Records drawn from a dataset
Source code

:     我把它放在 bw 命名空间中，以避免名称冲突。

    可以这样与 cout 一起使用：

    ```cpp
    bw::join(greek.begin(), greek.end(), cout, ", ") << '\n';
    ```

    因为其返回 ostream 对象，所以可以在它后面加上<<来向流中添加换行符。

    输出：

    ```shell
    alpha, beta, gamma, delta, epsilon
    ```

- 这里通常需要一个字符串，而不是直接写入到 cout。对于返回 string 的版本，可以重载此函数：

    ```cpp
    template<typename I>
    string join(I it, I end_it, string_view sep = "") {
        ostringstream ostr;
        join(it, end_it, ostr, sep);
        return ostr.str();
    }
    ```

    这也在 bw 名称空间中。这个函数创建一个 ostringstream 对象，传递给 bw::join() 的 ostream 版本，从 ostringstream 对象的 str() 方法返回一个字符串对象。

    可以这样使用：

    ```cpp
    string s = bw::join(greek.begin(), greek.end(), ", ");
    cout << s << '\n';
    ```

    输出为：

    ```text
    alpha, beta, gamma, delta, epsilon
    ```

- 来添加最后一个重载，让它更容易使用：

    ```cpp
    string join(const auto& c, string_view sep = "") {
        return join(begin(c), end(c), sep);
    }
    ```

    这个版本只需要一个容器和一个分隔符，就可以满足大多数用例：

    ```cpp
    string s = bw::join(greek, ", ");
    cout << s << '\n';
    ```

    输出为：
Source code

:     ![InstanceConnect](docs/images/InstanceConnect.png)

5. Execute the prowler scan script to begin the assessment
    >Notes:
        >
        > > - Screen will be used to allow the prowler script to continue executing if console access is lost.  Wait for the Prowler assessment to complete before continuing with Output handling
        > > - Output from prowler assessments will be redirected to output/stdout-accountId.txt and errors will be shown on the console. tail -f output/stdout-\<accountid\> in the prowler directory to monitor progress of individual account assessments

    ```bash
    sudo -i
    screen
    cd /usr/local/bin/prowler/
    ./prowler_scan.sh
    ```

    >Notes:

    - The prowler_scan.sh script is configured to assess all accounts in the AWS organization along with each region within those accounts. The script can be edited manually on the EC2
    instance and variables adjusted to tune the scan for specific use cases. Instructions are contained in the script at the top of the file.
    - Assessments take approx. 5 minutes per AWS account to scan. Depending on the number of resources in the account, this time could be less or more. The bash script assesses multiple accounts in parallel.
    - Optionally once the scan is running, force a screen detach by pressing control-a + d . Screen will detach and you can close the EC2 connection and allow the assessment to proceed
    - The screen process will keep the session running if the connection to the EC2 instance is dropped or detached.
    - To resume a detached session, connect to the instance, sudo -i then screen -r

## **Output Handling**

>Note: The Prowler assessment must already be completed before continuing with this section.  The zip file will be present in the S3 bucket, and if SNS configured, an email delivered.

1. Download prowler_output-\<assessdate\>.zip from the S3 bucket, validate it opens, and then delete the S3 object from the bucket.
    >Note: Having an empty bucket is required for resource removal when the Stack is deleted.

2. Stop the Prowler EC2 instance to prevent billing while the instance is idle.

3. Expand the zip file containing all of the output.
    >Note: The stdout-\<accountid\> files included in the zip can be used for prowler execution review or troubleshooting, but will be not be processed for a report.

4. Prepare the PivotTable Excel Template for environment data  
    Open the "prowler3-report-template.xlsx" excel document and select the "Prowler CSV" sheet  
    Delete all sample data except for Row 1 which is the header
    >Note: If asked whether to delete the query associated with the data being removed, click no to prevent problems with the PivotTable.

--

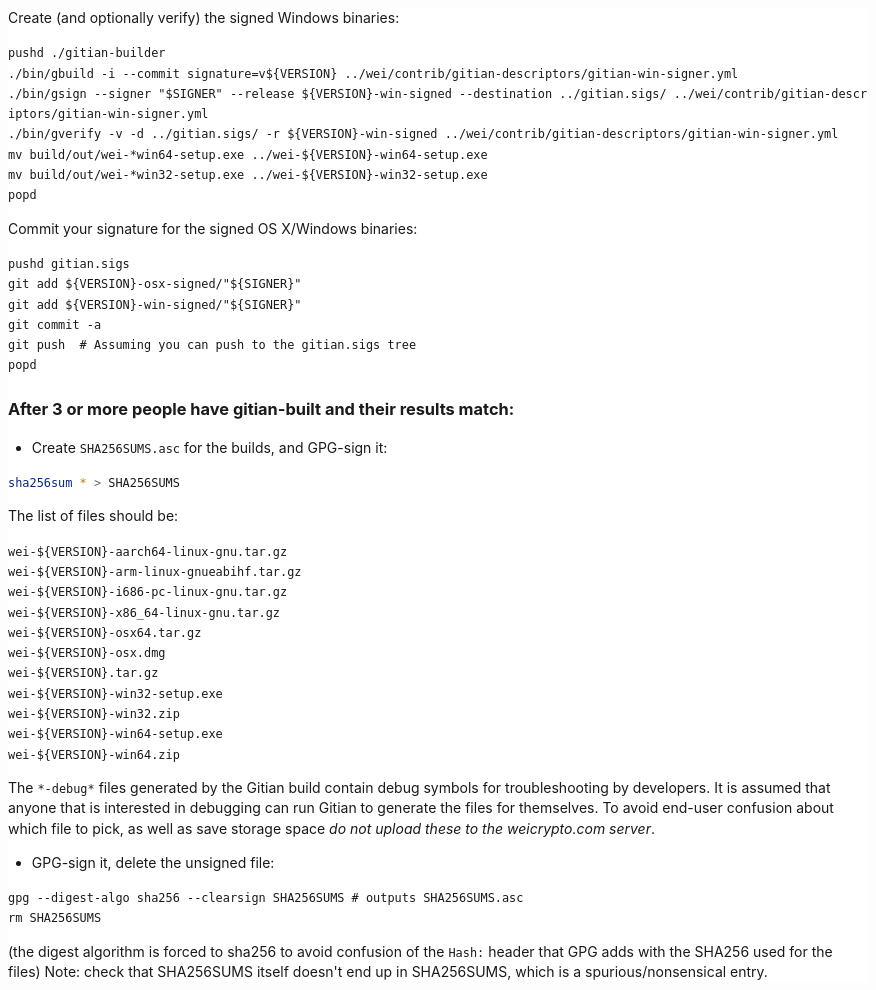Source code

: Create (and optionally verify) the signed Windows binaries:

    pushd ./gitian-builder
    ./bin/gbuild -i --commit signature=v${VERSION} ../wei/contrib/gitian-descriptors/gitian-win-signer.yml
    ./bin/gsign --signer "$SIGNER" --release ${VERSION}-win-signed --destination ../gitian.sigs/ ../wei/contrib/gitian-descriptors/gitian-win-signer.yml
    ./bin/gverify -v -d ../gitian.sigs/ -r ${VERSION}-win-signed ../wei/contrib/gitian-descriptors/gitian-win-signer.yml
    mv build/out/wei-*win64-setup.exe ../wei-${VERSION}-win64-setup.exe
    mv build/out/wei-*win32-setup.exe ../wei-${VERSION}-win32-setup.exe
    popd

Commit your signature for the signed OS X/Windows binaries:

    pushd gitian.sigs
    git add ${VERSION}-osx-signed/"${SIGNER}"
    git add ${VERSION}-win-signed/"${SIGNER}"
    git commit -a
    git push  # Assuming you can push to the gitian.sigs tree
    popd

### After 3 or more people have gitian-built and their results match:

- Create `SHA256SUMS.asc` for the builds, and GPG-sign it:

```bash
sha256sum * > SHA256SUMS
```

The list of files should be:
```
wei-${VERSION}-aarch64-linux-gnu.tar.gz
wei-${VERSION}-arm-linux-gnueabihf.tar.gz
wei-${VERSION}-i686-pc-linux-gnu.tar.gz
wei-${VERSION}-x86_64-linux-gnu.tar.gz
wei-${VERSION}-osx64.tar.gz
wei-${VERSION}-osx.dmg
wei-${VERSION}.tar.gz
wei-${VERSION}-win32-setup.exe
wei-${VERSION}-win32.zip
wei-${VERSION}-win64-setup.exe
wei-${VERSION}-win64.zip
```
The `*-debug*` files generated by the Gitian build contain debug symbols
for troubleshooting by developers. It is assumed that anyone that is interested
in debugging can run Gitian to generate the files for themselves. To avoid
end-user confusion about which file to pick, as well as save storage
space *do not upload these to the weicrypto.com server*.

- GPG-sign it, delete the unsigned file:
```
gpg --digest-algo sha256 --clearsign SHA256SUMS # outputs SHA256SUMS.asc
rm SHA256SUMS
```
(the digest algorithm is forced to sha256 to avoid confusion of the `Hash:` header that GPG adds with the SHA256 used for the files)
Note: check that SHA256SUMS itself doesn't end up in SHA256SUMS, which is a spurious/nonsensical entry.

• [WHAT NEEDS TO BE DONE]: Where a line above contains the string "accounts", copy that line.

• [SOLUTION TO THIS TASK]:
    - The prowler_scan.sh script is configured to assess all accounts in the AWS organization along with each region within those accounts. The script can be edited manually on the EC2
    - Assessments take approx. 5 minutes per AWS account to scan. Depending on the number of resources in the account, this time could be less or more. The bash script assesses multiple accounts in parallel.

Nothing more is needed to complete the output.